Les vomitoires des tribunes se dégorgeaient dans un labyrinthe de corridors plein parfois d’un bruit farouche.
La Convention encombrait le palais et refluait jusque dans les hôtels voisins, l’hôtel de Longueville, l’hôtel de Coigny. C’est à l’hôtel de Coigny qu’après le 10 août, si l’on en croit une lettre de lord Bradford, on transporta le mobilier royal. Il fallut deux mois pour vider les Tuileries.
Les comités étaient logés aux environs de la salle; au pavillon-Égalité, la législation, l’agriculture et le commerce; au pavillon-Liberté, la marine, les colonies, les finances, les assignats, le salut public; au pavillon-Unité, la guerre.
Le Comité de sûreté générale communiquait directement avec le Comité de salut public par un couloir obscur, éclairé nuit et jour d’un réverbère, où allaient et venaient les espions de tous les partis. On n’y parlait pas.

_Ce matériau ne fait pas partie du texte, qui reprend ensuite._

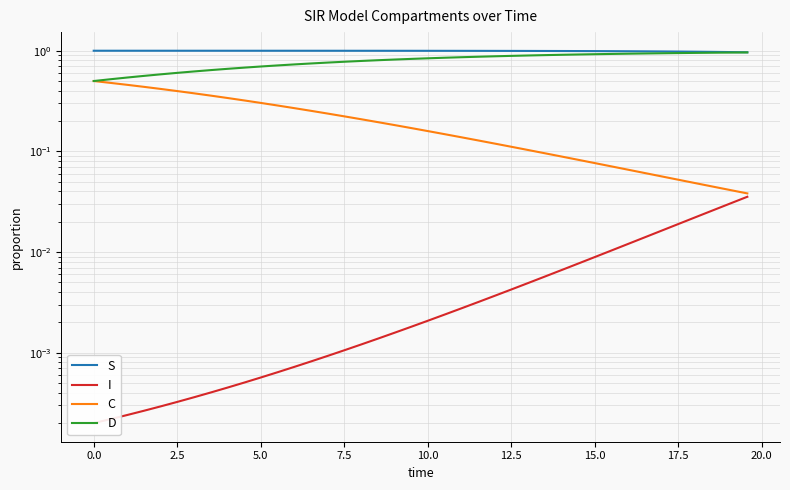

Rank the series by their average value, from lowest to highest.

I, C, D, S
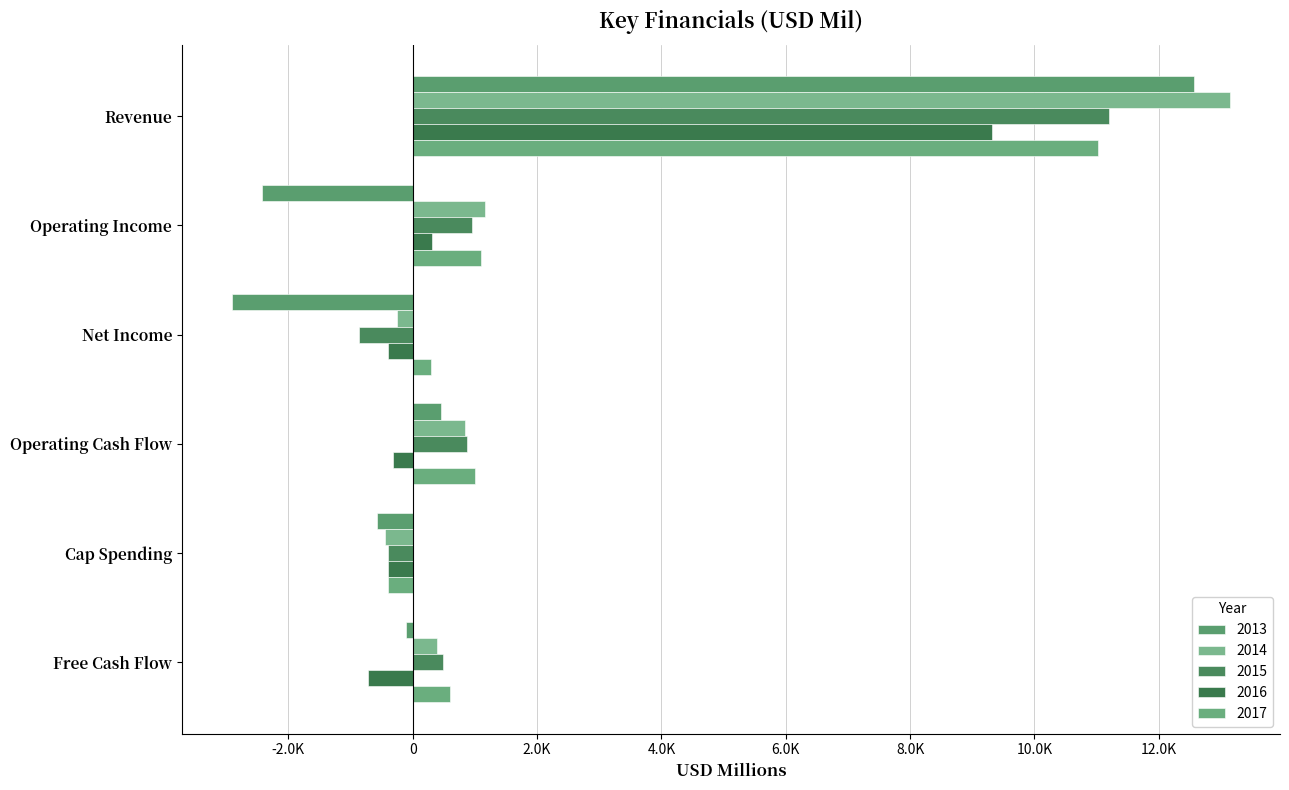

What is the difference between the highest and lowest values at Revenue?

3829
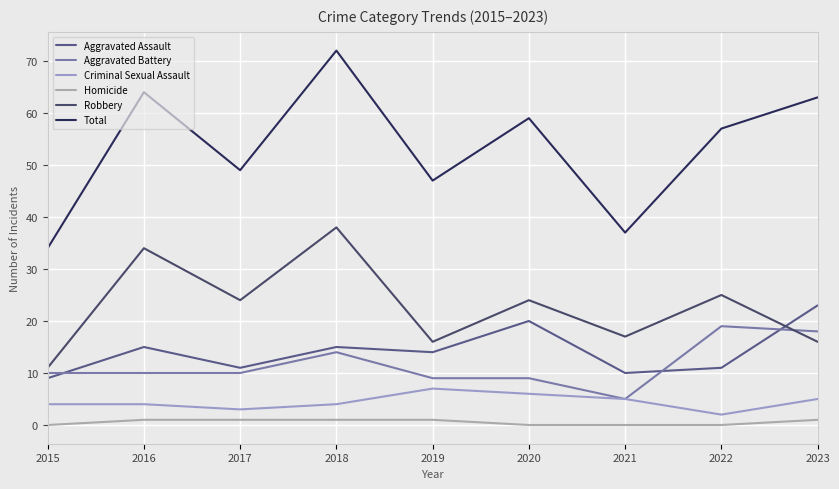

What is the value of the Homicide point at the 4th from the left?

1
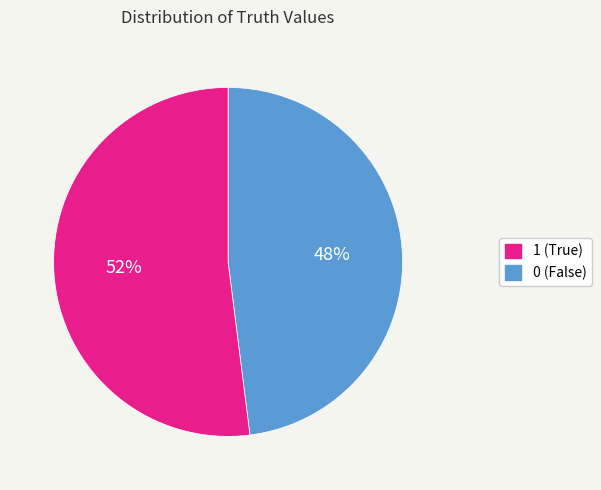

To the nearest percent, what is the average slice percentage?

50%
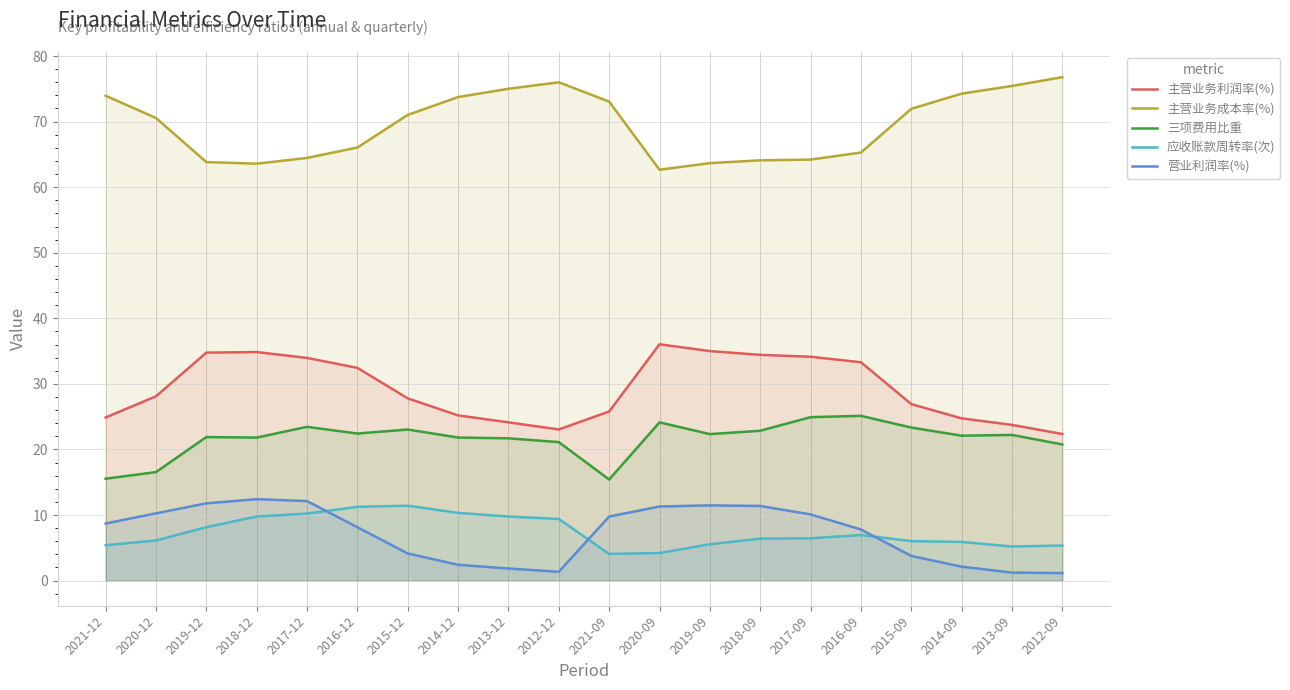

What is the difference between the maximum and second lowest values in the 应收账款周转率(次) series?

7.2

La barre de la Convention a été plusieurs fois déplacée. Habituellement elle était à droite du président.
Aux deux extrémités de la salle, les deux cloisons verticales qui fermaient du côté droit et du côté gauche les demi-cercles concentriques de l’amphithéâtre laissaient entre elles et le mur deux couloirs étroits et profonds sur lesquels s’ouvraient deux sombres portes carrées. On entrait et on sortait par là.
Les représentants entraient directement dans la salle par une porte donnant sur la terrasse des Feuillants.
Cette salle, peu éclairée le jour par de pâles fenêtres, mal éclairée, quand venait le crépuscule, par des flambeaux livides, avait on ne sait quoi de nocturne. Ce demi-éclairage s’ajoutait aux ténèbres du soir; les séances aux lampes étaient lugubres. On ne se voyait pas; d’un bout de la salle à l’autre, de la droite à la gauche, des groupes de faces vagues s’insultaient. On se rencontrait sans se reconnaître. Un jour Laignelot, courant à la tribune, se heurte, dans le couloir de descente, à quelqu’un. – Pardon, Robespierre, dit-il. – Pour qui me prends-tu? répond une voix rauque. – Pardon, Marat, dit Laignelot.
En bas, à droite et à gauche du président, deux tribunes étaient réservées; car, chose étrange, il y avait à la Convention des spectateurs privilégiés. Ces tribunes étaient les seules qui eussent une draperie. Au milieu de l’architrave, deux glands d’or relevaient cette draperie. Les tribunes du peuple étaient nues.
Tout cet ensemble était violent, sauvage, régulier. Le correct dans le farouche; c’est un peu toute la révolution. La salle de la Convention offrait le plus complet spécimen de ce que les artistes ont appelé depuis «l’architecture messidor»; c’était massif et grêle. Les bâtisseurs de ce temps-là prenaient le symétrique pour le beau. Le dernier mot de la Renaissance avait été dit sous Louis XV, et une réaction s’était faite. On avait poussé le noble jusqu’au fade, et la pureté jusqu’à l’ennui. La pruderie existe en architecture. Après les éblouissantes orgies de forme et de couleur du dix-huitième siècle, l’art s’était mis à la diète, et ne se permettait plus que la ligne droite. Ce genre de progrès aboutit à la laideur. L’art réduit au squelette, tel est le phénomène. C’est l’inconvénient de ces sortes de sagesses et d’abstinences; le style est si sobre qu’il devient maigre.